L’influence de l’église sur les femmes pendant l’entre-deux-guerres est un lieu commun qui repose certainement sur une réalité. Le président du Sénat, Jeanneney, en était convaincu :
J'étais maire d'une petite commune dans l'Est et pris l'initiative de faire voter les femmes, voici pourquoi et comment. La Saint-Christophe, fête patronale du village, tombait à une époque incommode pour les foires et les moissons. Il était depuis longtemps question d'en changer la date. Ne voulant contrarier personne, je décidai de procéder à la consultation de toute la population. La tendance se confirma en faveur du déplacement de la fête. Mais le dimanche du vote, le curé en chaire déclara qu'un changement de date offusquerait le saint et il objurgua ses paroissiennes de voter contre. Celles-ci lui obéirent en bloc. Est-il vraiment utile d'apporter les voix d'un tel contingent de sottes au scrutin ?On peut aisément gager que les mêmes raisons devaient pousser la droite catholique, qui n’était ni plus féministe ni plus démocrate que la gauche, à vouloir faire voter les femmes.

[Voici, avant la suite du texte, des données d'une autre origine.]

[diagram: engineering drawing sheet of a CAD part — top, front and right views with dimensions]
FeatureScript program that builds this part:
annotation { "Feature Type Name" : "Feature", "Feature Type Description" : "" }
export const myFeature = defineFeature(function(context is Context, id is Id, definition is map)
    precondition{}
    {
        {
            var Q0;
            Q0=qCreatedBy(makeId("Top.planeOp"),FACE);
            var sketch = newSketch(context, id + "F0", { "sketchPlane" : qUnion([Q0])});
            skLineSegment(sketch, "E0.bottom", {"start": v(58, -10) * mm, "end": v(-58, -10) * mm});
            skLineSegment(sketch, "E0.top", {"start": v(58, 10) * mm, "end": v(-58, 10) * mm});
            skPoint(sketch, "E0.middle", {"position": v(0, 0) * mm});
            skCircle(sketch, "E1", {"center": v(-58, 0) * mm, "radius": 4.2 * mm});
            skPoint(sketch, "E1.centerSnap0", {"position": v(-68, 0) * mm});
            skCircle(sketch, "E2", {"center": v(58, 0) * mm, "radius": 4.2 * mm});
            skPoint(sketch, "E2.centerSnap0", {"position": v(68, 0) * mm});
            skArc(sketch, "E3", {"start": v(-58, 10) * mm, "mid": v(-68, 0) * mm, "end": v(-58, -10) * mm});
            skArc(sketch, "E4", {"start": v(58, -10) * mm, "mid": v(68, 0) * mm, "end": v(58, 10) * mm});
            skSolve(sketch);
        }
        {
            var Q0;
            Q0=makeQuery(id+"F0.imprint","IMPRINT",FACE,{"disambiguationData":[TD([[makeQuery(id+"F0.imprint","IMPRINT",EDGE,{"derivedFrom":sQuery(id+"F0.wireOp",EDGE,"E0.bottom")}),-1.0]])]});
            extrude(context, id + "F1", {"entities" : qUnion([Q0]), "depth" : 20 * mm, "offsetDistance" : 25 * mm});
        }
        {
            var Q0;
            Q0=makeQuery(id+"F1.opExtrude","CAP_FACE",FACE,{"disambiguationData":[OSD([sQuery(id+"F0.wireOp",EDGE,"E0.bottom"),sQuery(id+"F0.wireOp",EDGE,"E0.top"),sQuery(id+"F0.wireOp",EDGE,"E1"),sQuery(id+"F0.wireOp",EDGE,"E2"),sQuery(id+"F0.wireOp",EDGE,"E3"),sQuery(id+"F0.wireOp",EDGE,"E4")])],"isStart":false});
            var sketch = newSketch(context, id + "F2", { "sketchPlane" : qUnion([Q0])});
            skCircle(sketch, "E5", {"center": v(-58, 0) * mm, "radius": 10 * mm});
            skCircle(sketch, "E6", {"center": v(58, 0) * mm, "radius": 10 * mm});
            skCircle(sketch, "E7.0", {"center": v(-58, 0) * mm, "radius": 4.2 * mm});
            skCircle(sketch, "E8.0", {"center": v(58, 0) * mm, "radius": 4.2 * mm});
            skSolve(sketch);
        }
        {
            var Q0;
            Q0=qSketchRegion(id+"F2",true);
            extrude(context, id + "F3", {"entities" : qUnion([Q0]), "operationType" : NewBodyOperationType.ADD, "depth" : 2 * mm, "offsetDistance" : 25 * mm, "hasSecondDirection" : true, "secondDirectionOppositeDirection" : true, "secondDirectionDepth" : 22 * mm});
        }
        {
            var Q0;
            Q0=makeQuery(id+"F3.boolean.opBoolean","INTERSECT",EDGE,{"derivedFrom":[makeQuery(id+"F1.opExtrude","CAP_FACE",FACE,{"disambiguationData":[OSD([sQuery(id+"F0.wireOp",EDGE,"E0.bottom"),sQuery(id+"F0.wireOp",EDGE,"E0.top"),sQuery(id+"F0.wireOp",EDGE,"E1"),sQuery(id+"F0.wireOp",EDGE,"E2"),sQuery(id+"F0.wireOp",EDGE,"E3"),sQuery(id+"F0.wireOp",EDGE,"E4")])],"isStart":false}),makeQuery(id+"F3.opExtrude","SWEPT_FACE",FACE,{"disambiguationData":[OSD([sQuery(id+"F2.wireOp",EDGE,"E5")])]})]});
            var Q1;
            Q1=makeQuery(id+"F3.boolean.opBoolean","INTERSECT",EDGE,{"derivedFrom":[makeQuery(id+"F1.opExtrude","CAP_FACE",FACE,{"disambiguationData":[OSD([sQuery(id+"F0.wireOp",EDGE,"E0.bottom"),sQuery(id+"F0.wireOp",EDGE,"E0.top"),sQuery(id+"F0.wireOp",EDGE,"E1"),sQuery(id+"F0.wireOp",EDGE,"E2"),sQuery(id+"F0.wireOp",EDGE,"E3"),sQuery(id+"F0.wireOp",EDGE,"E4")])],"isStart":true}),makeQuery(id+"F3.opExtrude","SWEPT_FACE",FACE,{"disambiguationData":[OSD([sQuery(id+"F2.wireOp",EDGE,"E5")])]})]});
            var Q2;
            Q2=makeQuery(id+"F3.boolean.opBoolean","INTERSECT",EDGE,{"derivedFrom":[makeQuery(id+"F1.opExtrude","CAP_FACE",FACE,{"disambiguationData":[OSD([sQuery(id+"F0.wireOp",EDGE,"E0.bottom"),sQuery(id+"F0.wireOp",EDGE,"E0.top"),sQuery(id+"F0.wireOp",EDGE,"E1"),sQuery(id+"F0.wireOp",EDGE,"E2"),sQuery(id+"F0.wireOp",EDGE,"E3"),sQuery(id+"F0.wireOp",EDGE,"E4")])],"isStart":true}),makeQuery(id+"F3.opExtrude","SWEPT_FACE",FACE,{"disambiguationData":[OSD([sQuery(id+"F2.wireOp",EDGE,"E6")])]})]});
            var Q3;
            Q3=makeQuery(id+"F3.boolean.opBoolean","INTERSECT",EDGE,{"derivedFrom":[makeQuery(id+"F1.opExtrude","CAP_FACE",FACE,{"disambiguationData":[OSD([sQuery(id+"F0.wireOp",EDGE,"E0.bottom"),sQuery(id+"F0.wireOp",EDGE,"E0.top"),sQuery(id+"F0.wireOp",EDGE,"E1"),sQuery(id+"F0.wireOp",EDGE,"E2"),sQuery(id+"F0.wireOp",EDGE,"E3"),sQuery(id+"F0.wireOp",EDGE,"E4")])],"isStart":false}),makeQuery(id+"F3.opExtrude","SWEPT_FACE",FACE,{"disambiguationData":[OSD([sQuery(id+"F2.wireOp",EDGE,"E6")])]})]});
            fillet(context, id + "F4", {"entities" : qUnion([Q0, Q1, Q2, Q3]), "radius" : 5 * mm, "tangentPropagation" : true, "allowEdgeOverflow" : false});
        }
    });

La question des droit des femmes s’est posé en des termes très différents selon les époques. Une idéologie très sexualiste a prévalu jusqu’à une date récente. En 1946 encore, s’il n’y avait plus aucune objection à ce que les femmes pussent voter, c’était plus en considération du rôle de la femme dans la société qu’en application d’une qualité de citoyen qui devait être reconnue de façon indifférenciée aux hommes comme aux femmes. La société était vue composée de deux blocs bien distincts, les hommes et les femmes, ayant chacun des intérêts distincts et des qualités propres. Ayant des intérêts distincts, les femmes devaient donc légitimement pouvoir les défendre par ses suffrages. De plus, le suffrage des femmes correspondait à un besoin. Le député Viviani, fut chaudement applaudi quand il argua de l’influence pacificatrice des femmes et dénonça
la responsabilité des hommes dans les tueries dont le souvenir poursuit certains jusque dans leur chair. La femme comme électrice serait appelée à apporter ses compétences naturelles en matière de protection de la famille, d'hygiène et de lutte contre la dénatalité. Il restait toutefois bien entendu que la chose publique, et donc le pouvoir, restait une affaire d’homme et qu’un partage ne devrait pas conduire à une dévolution. Tout cela était admis sur tout l’échiquier politique. Il n’y avait plus en 1922 d’objections d’ordre philosophique comme lors des débats qui eurent lieu en 1890. Le sujet des discussions était la question de savoir s’il fallait accorder le droit de vote aux femmes dès à présent ou s’il était encore prématuré de le faire.
Les compositions politiques de la Chambre des Députés et du Sénat étant similaires, les propositions de loi présentées dans les deux assemblées auraient dû recevoir des sanctions identiques. Pourtant, la première s’est prononcé constamment en faveur du vote des femmes alors que le Sénat a constamment résisté. Anne Verjus, dans un article paru en 2000 dans la revue Politix (
http://www.persee.fr/web/revues/home/prescript/article/polix_0295-2319_2000_num_13_51_1104) livre une explication fournie par une analyse des institutions. Celles-ci donnaient à la Chambre des Députés un rôle de moteur tandis que le Sénat était investi de la sagesse politique de la nation, y compris au risque de mécontenter une opinion à laquelle les sénateurs faisaient, de toute façon, peu référence. Les députés étaient ainsi portés à décider en vue de réaliser des idéaux tandis que les sénateurs, gardiens de l’ordre, se devaient d’agir avec pragmatisme. C’est pourquoi des derniers accordèrent plus de poids aux objections qui s’élevaient contre le suffrage des femmes à la différence des premiers plus sensibles à l’application d’un principe auxquels ils était tous acquis.
Ces objections étaient triples : le suffrage des femmes était prématuré, inutile et surnuméraire.
PrématuréLes femmes ne sont pas assez instruites et manquent trop d'expérience pour ajouter leur propre inexpérience à l'inexpérience des hommes, « qu'une si longue pratique du suffrage n'a pu corriger ». Cet argument contient implicitement la crainte d’une emprise de l’Eglise sur l’électorat féminin.
InutileLes femmes ne le demandent pas. En effet, à la différence des suffragettes anglaises, les femmes françaises n’avaient revendiqué un droit de vote que très timidement.
SurnuméraireAu lendemain de la Grande guerre il y avait un excédant de 1,7M à 1,8 M de femmes par rapport aux hommes. Le droit de vote des femmes présentait une menace pour le pouvoir masculin.